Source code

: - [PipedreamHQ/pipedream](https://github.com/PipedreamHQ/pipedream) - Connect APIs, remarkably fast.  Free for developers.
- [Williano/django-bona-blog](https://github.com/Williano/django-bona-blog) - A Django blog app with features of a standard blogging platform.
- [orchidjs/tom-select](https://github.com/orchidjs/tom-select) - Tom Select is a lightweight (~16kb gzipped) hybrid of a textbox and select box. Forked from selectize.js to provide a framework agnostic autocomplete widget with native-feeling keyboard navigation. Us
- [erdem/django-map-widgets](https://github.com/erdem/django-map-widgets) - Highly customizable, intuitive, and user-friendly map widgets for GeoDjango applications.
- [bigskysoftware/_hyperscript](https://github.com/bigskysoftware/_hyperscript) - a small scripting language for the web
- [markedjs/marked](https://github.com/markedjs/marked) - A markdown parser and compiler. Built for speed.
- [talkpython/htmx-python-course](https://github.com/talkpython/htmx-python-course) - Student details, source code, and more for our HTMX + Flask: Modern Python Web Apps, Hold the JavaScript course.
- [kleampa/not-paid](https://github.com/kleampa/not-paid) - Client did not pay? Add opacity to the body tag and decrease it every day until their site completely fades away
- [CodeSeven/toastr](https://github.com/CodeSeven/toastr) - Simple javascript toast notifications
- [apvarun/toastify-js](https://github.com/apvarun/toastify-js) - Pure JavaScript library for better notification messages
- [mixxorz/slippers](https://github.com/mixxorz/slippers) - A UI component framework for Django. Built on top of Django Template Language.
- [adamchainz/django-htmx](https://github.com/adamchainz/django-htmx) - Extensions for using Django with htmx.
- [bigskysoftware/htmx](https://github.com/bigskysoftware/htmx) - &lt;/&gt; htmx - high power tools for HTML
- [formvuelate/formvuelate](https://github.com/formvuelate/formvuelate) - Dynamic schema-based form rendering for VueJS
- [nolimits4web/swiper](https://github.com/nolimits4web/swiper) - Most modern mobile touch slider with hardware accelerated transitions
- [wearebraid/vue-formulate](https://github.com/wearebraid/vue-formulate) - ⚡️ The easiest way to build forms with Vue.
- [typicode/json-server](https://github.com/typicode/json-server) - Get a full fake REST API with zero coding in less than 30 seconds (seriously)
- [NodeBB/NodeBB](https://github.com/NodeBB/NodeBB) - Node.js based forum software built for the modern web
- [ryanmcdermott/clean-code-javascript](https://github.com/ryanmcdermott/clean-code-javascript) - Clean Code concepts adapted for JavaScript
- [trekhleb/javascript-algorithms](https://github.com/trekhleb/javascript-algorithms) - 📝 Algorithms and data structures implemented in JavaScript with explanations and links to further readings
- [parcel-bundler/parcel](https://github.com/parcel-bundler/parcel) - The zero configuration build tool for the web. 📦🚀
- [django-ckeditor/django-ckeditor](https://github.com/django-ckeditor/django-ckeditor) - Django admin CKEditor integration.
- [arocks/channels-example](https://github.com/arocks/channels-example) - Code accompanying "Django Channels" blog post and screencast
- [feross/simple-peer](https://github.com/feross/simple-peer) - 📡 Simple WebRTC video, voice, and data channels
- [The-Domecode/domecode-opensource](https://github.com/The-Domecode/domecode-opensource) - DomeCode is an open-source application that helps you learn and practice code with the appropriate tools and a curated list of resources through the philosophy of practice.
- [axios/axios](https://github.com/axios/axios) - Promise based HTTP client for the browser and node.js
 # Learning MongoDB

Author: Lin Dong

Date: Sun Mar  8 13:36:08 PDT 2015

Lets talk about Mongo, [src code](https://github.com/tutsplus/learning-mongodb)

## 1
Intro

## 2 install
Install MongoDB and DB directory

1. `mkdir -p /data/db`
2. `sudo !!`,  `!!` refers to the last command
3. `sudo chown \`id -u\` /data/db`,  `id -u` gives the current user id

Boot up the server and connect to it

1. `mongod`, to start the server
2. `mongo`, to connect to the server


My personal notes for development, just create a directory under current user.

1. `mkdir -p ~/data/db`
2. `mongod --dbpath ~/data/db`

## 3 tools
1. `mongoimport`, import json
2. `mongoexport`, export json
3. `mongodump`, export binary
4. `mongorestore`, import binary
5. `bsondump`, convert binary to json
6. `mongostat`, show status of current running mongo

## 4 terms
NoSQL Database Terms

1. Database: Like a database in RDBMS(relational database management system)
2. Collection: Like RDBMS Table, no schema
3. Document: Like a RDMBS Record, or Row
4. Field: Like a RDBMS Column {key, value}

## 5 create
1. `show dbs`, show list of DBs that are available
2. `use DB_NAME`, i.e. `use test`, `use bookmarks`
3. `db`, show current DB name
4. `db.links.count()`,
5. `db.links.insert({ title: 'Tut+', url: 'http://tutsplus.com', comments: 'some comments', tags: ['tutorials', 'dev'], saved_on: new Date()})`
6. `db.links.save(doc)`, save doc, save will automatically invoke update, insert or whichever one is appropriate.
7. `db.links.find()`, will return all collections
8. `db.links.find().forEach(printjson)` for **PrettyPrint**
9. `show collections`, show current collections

----

WHAT TO WORK ON:
Transcribe the material above. Change nothing in it.

EXPECTED ANSWER:
Source code

: - [PipedreamHQ/pipedream](https://github.com/PipedreamHQ/pipedream) - Connect APIs, remarkably fast.  Free for developers.
- [Williano/django-bona-blog](https://github.com/Williano/django-bona-blog) - A Django blog app with features of a standard blogging platform.
- [orchidjs/tom-select](https://github.com/orchidjs/tom-select) - Tom Select is a lightweight (~16kb gzipped) hybrid of a textbox and select box. Forked from selectize.js to provide a framework agnostic autocomplete widget with native-feeling keyboard navigation. Us
- [erdem/django-map-widgets](https://github.com/erdem/django-map-widgets) - Highly customizable, intuitive, and user-friendly map widgets for GeoDjango applications.
- [bigskysoftware/_hyperscript](https://github.com/bigskysoftware/_hyperscript) - a small scripting language for the web
- [markedjs/marked](https://github.com/markedjs/marked) - A markdown parser and compiler. Built for speed.
- [talkpython/htmx-python-course](https://github.com/talkpython/htmx-python-course) - Student details, source code, and more for our HTMX + Flask: Modern Python Web Apps, Hold the JavaScript course.
- [kleampa/not-paid](https://github.com/kleampa/not-paid) - Client did not pay? Add opacity to the body tag and decrease it every day until their site completely fades away
- [CodeSeven/toastr](https://github.com/CodeSeven/toastr) - Simple javascript toast notifications
- [apvarun/toastify-js](https://github.com/apvarun/toastify-js) - Pure JavaScript library for better notification messages
- [mixxorz/slippers](https://github.com/mixxorz/slippers) - A UI component framework for Django. Built on top of Django Template Language.
- [adamchainz/django-htmx](https://github.com/adamchainz/django-htmx) - Extensions for using Django with htmx.
- [bigskysoftware/htmx](https://github.com/bigskysoftware/htmx) - &lt;/&gt; htmx - high power tools for HTML
- [formvuelate/formvuelate](https://github.com/formvuelate/formvuelate) - Dynamic schema-based form rendering for VueJS
- [nolimits4web/swiper](https://github.com/nolimits4web/swiper) - Most modern mobile touch slider with hardware accelerated transitions
- [wearebraid/vue-formulate](https://github.com/wearebraid/vue-formulate) - ⚡️ The easiest way to build forms with Vue.
- [typicode/json-server](https://github.com/typicode/json-server) - Get a full fake REST API with zero coding in less than 30 seconds (seriously)
- [NodeBB/NodeBB](https://github.com/NodeBB/NodeBB) - Node.js based forum software built for the modern web
- [ryanmcdermott/clean-code-javascript](https://github.com/ryanmcdermott/clean-code-javascript) - Clean Code concepts adapted for JavaScript
- [trekhleb/javascript-algorithms](https://github.com/trekhleb/javascript-algorithms) - 📝 Algorithms and data structures implemented in JavaScript with explanations and links to further readings
- [parcel-bundler/parcel](https://github.com/parcel-bundler/parcel) - The zero configuration build tool for the web. 📦🚀
- [django-ckeditor/django-ckeditor](https://github.com/django-ckeditor/django-ckeditor) - Django admin CKEditor integration.
- [arocks/channels-example](https://github.com/arocks/channels-example) - Code accompanying "Django Channels" blog post and screencast
- [feross/simple-peer](https://github.com/feross/simple-peer) - 📡 Simple WebRTC video, voice, and data channels
- [The-Domecode/domecode-opensource](https://github.com/The-Domecode/domecode-opensource) - DomeCode is an open-source application that helps you learn and practice code with the appropriate tools and a curated list of resources through the philosophy of practice.
- [axios/axios](https://github.com/axios/axios) - Promise based HTTP client for the browser and node.js
 # Learning MongoDB

Author: Lin Dong

Date: Sun Mar  8 13:36:08 PDT 2015

Lets talk about Mongo, [src code](https://github.com/tutsplus/learning-mongodb)

## 1
Intro

## 2 install
Install MongoDB and DB directory

1. `mkdir -p /data/db`
2. `sudo !!`,  `!!` refers to the last command
3. `sudo chown \`id -u\` /data/db`,  `id -u` gives the current user id

Boot up the server and connect to it

1. `mongod`, to start the server
2. `mongo`, to connect to the server


My personal notes for development, just create a directory under current user.

1. `mkdir -p ~/data/db`
2. `mongod --dbpath ~/data/db`

## 3 tools
1. `mongoimport`, import json
2. `mongoexport`, export json
3. `mongodump`, export binary
4. `mongorestore`, import binary
5. `bsondump`, convert binary to json
6. `mongostat`, show status of current running mongo

## 4 terms
NoSQL Database Terms

1. Database: Like a database in RDBMS(relational database management system)
2. Collection: Like RDBMS Table, no schema
3. Document: Like a RDMBS Record, or Row
4. Field: Like a RDBMS Column {key, value}

## 5 create
1. `show dbs`, show list of DBs that are available
2. `use DB_NAME`, i.e. `use test`, `use bookmarks`
3. `db`, show current DB name
4. `db.links.count()`,
5. `db.links.insert({ title: 'Tut+', url: 'http://tutsplus.com', comments: 'some comments', tags: ['tutorials', 'dev'], saved_on: new Date()})`
6. `db.links.save(doc)`, save doc, save will automatically invoke update, insert or whichever one is appropriate.
7. `db.links.find()`, will return all collections
8. `db.links.find().forEach(printjson)` for **PrettyPrint**
9. `show collections`, show current collections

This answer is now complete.